Data entries
++++

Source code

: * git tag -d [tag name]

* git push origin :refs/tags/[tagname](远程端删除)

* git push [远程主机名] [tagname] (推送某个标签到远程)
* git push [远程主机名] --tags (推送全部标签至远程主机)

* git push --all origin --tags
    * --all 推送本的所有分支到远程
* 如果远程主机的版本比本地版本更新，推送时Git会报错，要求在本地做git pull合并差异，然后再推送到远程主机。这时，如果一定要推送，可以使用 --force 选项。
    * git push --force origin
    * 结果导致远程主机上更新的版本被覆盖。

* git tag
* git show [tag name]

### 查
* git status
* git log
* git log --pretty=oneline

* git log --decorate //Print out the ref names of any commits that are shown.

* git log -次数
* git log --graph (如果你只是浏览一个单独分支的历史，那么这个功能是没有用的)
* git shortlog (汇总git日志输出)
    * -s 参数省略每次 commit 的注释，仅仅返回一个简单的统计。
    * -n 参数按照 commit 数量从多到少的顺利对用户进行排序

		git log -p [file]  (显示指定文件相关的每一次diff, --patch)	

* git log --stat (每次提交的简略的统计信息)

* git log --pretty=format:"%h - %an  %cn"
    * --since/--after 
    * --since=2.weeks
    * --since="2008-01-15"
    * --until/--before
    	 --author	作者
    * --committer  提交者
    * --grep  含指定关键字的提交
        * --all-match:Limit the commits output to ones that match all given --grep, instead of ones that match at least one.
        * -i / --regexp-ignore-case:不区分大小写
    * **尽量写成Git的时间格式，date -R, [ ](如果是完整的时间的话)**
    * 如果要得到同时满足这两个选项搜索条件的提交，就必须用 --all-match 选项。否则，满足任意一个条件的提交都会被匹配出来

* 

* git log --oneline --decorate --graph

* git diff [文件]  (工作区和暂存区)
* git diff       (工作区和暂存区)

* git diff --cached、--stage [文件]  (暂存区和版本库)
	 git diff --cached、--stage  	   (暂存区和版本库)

++++

**Activity:** Each record should be returned precisely as written.

**Answer space:**
Source code

: * git tag -d [tag name]

* git push origin :refs/tags/[tagname](远程端删除)

* git push [远程主机名] [tagname] (推送某个标签到远程)
* git push [远程主机名] --tags (推送全部标签至远程主机)

* git push --all origin --tags
    * --all 推送本的所有分支到远程
* 如果远程主机的版本比本地版本更新，推送时Git会报错，要求在本地做git pull合并差异，然后再推送到远程主机。这时，如果一定要推送，可以使用 --force 选项。
    * git push --force origin
    * 结果导致远程主机上更新的版本被覆盖。

* git tag
* git show [tag name]

### 查
* git status
* git log
* git log --pretty=oneline

* git log --decorate //Print out the ref names of any commits that are shown.

* git log -次数
* git log --graph (如果你只是浏览一个单独分支的历史，那么这个功能是没有用的)
* git shortlog (汇总git日志输出)
    * -s 参数省略每次 commit 的注释，仅仅返回一个简单的统计。
    * -n 参数按照 commit 数量从多到少的顺利对用户进行排序

		git log -p [file]  (显示指定文件相关的每一次diff, --patch)	

* git log --stat (每次提交的简略的统计信息)

* git log --pretty=format:"%h - %an  %cn"
    * --since/--after 
    * --since=2.weeks
    * --since="2008-01-15"
    * --until/--before
    	 --author	作者
    * --committer  提交者
    * --grep  含指定关键字的提交
        * --all-match:Limit the commits output to ones that match all given --grep, instead of ones that match at least one.
        * -i / --regexp-ignore-case:不区分大小写
    * **尽量写成Git的时间格式，date -R, [ ](如果是完整的时间的话)**
    * 如果要得到同时满足这两个选项搜索条件的提交，就必须用 --all-match 选项。否则，满足任意一个条件的提交都会被匹配出来

* 

* git log --oneline --decorate --graph

* git diff [文件]  (工作区和暂存区)
* git diff       (工作区和暂存区)

* git diff --cached、--stage [文件]  (暂存区和版本库)
	 git diff --cached、--stage  	   (暂存区和版本库)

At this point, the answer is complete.